October 18, 2007
Want to be strong like the Skunkmeister? Try this Swedish delicacy:

If you still have any places where hair does not grow (unlikely among real men), this stuff will do the trick! The Skunk Report is negotiating with the manufacturer for exclusive North American marketing rights to this fine product. This really means the United States. Canadian men are too bland to appreciate this spicy offering, and Mexican men won’t even be able to read the label, which, surprisingly, is not in Spanish. Wait a minute, I can’t read the label, either.
Forget what the article says about problems about importing and so forth. We at the Skunk Report have ways of avoiding the fussbudgets in Customs. For your free sample of surströmming, send $525.00 for shipping and handling to the Skunk Report today.
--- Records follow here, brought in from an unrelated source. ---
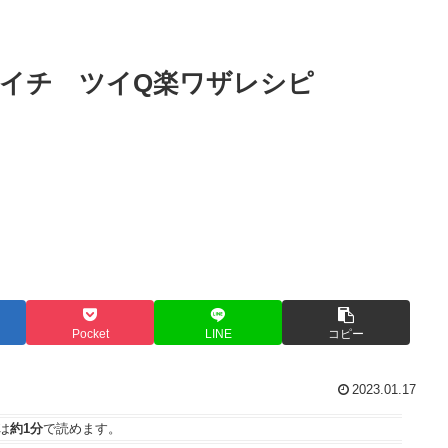
イチ ツイQ楽ワザレシピ
Pocket
LINE
コピー
2023.01.17
は
約1分
で読めます。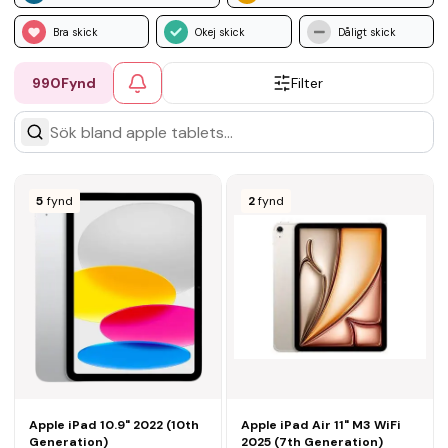
Bra skick
Okej skick
Dåligt skick
990
Fynd
Filter
5
fynd
2
fynd
Apple iPad 10.9" 2022 (10th
Apple iPad Air 11" M3 WiFi
Generation)
2025 (7th Generation)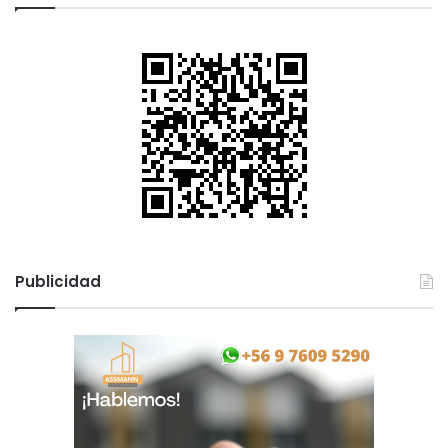
Publicidad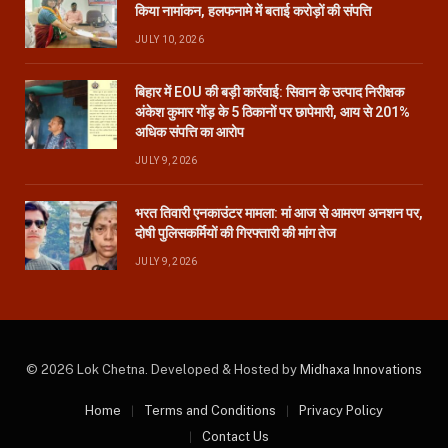
किया नामांकन, हलफनामे में बताई करोड़ों की संपत्ति
JULY 10, 2026
बिहार में EOU की बड़ी कार्रवाई: सिवान के उत्पाद निरीक्षक
अंकेश कुमार गोंड़ के 5 ठिकानों पर छापेमारी, आय से 201%
अधिक संपत्ति का आरोप
JULY 9, 2026
भरत तिवारी एनकाउंटर मामला: मां आज से आमरण अनशन पर,
दोषी पुलिसकर्मियों की गिरफ्तारी की मांग तेज
JULY 9, 2026
© 2026 Lok Chetna. Developed & Hosted by
Midhaxa Innovations
Home
Terms and Conditions
Privacy Policy
Contact Us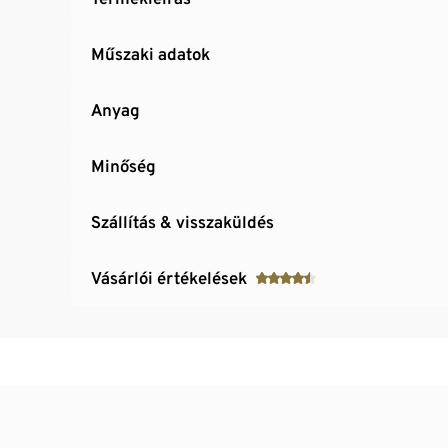
Műszaki adatok
Anyag
Minőség
Szállítás & visszaküldés
Vásárlói értékelések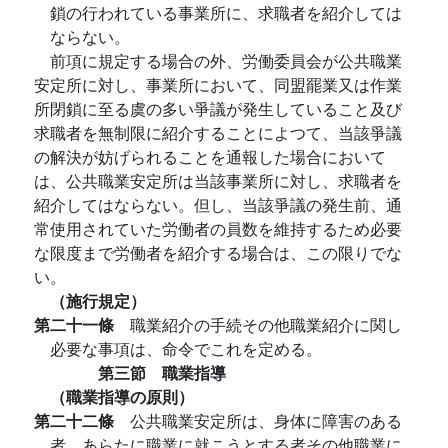
鎖の行われている事業所に、求職者を紹介しては
ならない。
前項に規定する場合の外、労働委員会が公共職業
安定所に対し、事業所において、同盟罷業又は作業
所閉鎖に至る虞の多い爭議が発生していること及び
求職者を無制限に紹介することによつて、当該爭議
の解決が妨げられることを通報した場合において
は、公共職業安定所は当該事業所に対し、求職者を
紹介してはならない。但し、当該爭議の発生前、通
常使用されていた労働者の員数を維持するため必要
な限度まで労働者を紹介する場合は、この限りでな
い。
（施行規定）
第二十一條
職業紹介の手続その他職業紹介に関し
必要な事項は、命令でこれを定める。
第三節 職業指導
（職業指導の原則）
第二十二條
公共職業安定所は、身体に障害のある
者、あらたに職業に就こうとする者その他職業に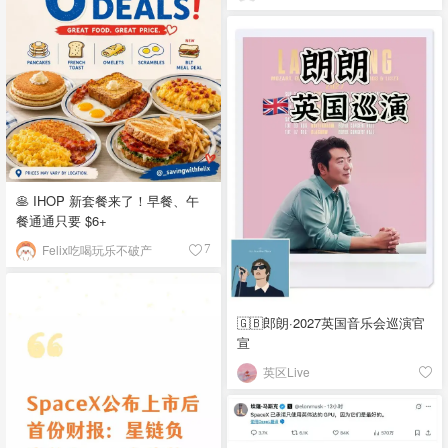
🥞 IHOP 新套餐来了！早餐、午
餐通通只要 $6+
Felix吃喝玩乐不破产
7
🇬🇧郎朗·2027英国音乐会巡演官
宣
英区Live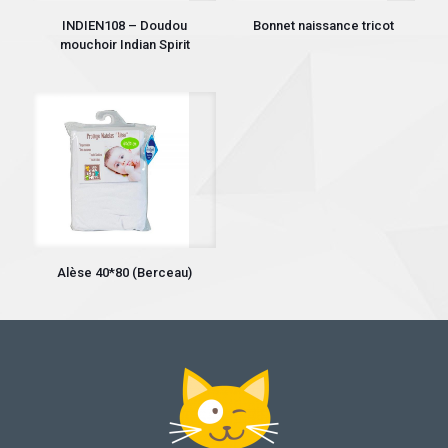
INDIEN108 – Doudou
Bonnet naissance tricot
mouchoir Indian Spirit
Alèse 40*80 (Berceau)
Start eating like a man and grow some hair!
September 20, 2007
Email your entry to the First Annual Skunk Report Complete-the-Corny-Saying contest.
There is a real prize that you will really be ambivalent about owning and that has the potential to actually help you catch a fish, or at least have a good time while losing fish.
There are only 10 days left! Great entries are already in the hopper! Where’s yours!
Take it from the Skunkmeister. Don’t get skunked. Send entries to: bigjohn at skunkreport dot com.
September 15, 2007
Every year, the boys at On The Water magazine hold an informal, totally non-competitive contest to see who can weigh in the biggest striper. At the Christmas party, the winner gets to keep all the entry fees. They let me participate because my $25 entry fee makes the pot bigger without any chance of my actually winning. It’s like free money to them. But this year it will be different.
Now, these guys know how to catch fish, and the annual OTW Striper Contest, also known as the OTW General Management Benefit Fund, is supposed to be done on your own time, but you know how that is. It’s hard to break into that elite echelon of winners. We need some fresh blood in here. So how can someone like me have a chance to win this thing? I have a strategy.
According to the OTW Striper Contest accountant, no one has put his money into the pool this year. Now, the rules say that if your money isn’t in, you don’t win, no matter how massive your striper is. So, I have quietly slipped my $25 to the OTW Striper Contest accountant, who has promised me that she will stop reminding everyone else to pay up. Now, these guys are always very busy, especially in the fall. Stay with me on this. They all forget to put in their cash, I catch one measly, barely-legal striper (or borrow one in a pinch), and voila, I win! It’s brilliant!
I am so confident that I was up early practicing my celebration dance:

Hey, wait a minute, if no one puts cash into the kitty, the only thing I will win is my own $25. Oh, well, that’s $25 more than I usually have at the end of this thing. I can’t wait to see the look on everyone’s face!
September 14, 2007
Announcing the first annual Skunk Report Complete-the-Corny-Saying contest! This year we will be completing this old corny saying: “Give a man a fish and (fill in the blank).” The winner is guaranteed to get a real prize of the judge’s choosing, plus recognition on the nation’s premier web site devoted to the fine art of fishing without catching. If your saying is morally acceptable, it may even wind up on a genuine bumper sticker! Can’t beat that!
For example, “Give a man a fish and he eats for a day. Teach a man to fish and he will sit in a boat and drink beer the rest of his life.”
My own personal favorite is: “Give a man a fish and he eats for a day. Teach a man to fish and you crush his spirit for life.”
The contest ends September 30, 2007. Send your entries to bigjohn at skunkreport dot com. If you can’t figure this out, you get this attractive booby prize:

Good luck and slack lines!
July 10, 2007
Every July 4th, we have a tradition. We sweep the kitchen floor, grab some live lobsters, paint numbers on their backs, set ‘em down, and bang, they’re off at the gun. First lobster to the other end of the kitchen floor wins and gets to live an extra three minutes. Usually, no lobster makes it to the other end of the kitchen floor, so we just take the one who has worked the hardest and proclaim him the winner. Gentlemen’s bets are common, because throw-away money is scarce in these parts.
Well, I was planning to video the lobster race this year, so that I could share the fun with you all. But this year has been busier than most, so I made an executive decision at race time. I looked in the bag, called it a draw, and, about 20 minutes later, here we were. Believe me, this photo is more exciting than the video would have been anyway. There may be a few who can fish better than I can, but there is no one who can eat lobster better than I can.